— Work order —
Locate the word "لوضع" in the data below, then copy every line that holds it.

— Extracted records —

<<<<

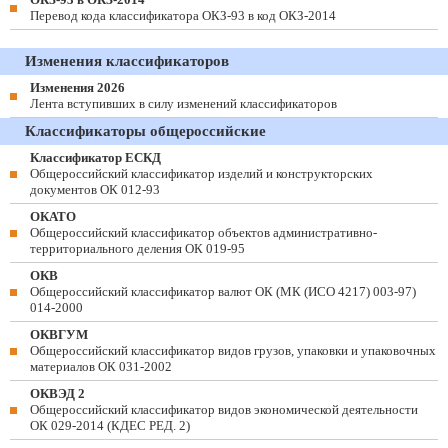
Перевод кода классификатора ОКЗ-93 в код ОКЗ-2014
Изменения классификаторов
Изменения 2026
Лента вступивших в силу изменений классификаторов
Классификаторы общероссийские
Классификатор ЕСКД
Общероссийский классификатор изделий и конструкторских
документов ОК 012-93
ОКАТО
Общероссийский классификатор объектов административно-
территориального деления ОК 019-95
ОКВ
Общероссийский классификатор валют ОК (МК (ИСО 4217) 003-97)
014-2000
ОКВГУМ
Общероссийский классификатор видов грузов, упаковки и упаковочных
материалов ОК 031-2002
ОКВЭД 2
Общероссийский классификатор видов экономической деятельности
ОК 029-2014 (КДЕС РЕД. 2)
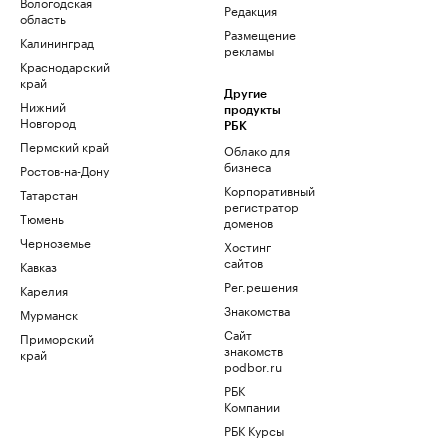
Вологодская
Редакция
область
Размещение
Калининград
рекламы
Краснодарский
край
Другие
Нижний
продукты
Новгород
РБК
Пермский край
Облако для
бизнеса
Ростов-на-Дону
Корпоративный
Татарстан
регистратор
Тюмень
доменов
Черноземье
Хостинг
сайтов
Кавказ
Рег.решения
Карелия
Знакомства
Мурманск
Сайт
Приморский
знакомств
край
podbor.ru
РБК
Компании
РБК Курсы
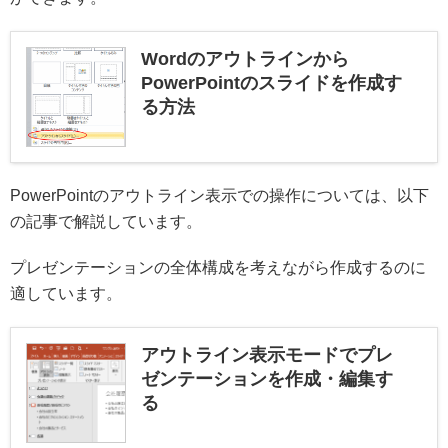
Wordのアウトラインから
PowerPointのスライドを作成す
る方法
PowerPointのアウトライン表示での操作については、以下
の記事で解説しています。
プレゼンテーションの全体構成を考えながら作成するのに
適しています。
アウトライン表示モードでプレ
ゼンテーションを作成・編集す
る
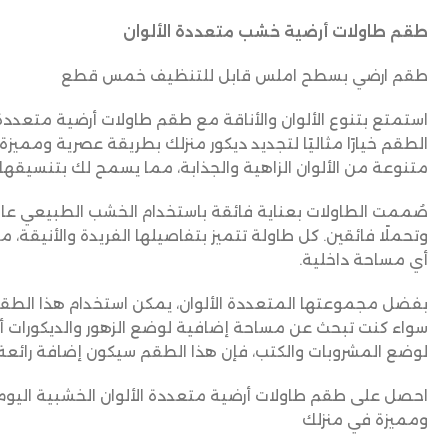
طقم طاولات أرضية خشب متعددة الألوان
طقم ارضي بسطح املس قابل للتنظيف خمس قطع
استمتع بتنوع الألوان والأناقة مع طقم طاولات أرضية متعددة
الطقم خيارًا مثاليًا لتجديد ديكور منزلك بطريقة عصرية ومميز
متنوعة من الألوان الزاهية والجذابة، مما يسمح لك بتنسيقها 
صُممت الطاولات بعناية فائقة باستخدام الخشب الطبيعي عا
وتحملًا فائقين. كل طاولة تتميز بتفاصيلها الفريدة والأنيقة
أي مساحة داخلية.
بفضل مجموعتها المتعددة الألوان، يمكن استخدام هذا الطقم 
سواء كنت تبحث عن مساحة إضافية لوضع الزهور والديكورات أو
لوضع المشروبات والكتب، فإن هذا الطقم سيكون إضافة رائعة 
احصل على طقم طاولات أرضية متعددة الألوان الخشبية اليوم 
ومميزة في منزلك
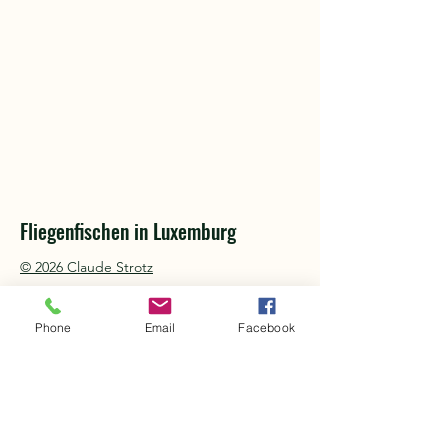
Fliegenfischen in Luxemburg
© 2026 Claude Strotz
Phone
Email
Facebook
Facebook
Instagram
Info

>>>>

— Answer section —
سواء كنت تبحث عن مساحة إضافية لوضع الزهور والديكورات أو
لوضع المشروبات والكتب، فإن هذا الطقم سيكون إضافة رائعة 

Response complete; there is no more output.